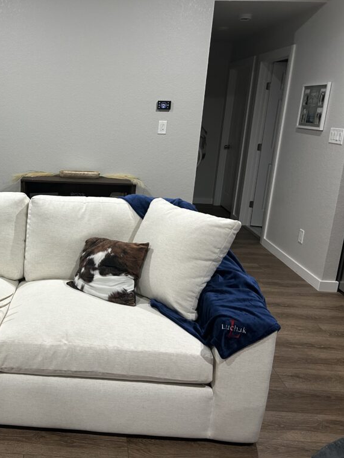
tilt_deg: -15.2
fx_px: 464
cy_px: 229
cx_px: 51
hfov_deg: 38.6
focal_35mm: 35
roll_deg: -1.6
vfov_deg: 52.6
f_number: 1.5
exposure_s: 1/60
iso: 160
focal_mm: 5.7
-=-=-
**Problem to work on:**
Everything in the entries above except the pictures should be given again exactly.

**Task answer:**
tilt_deg: -15.2
fx_px: 464
cy_px: 229
cx_px: 51
hfov_deg: 38.6
focal_35mm: 35
roll_deg: -1.6
vfov_deg: 52.6
f_number: 1.5
exposure_s: 1/60
iso: 160
focal_mm: 5.7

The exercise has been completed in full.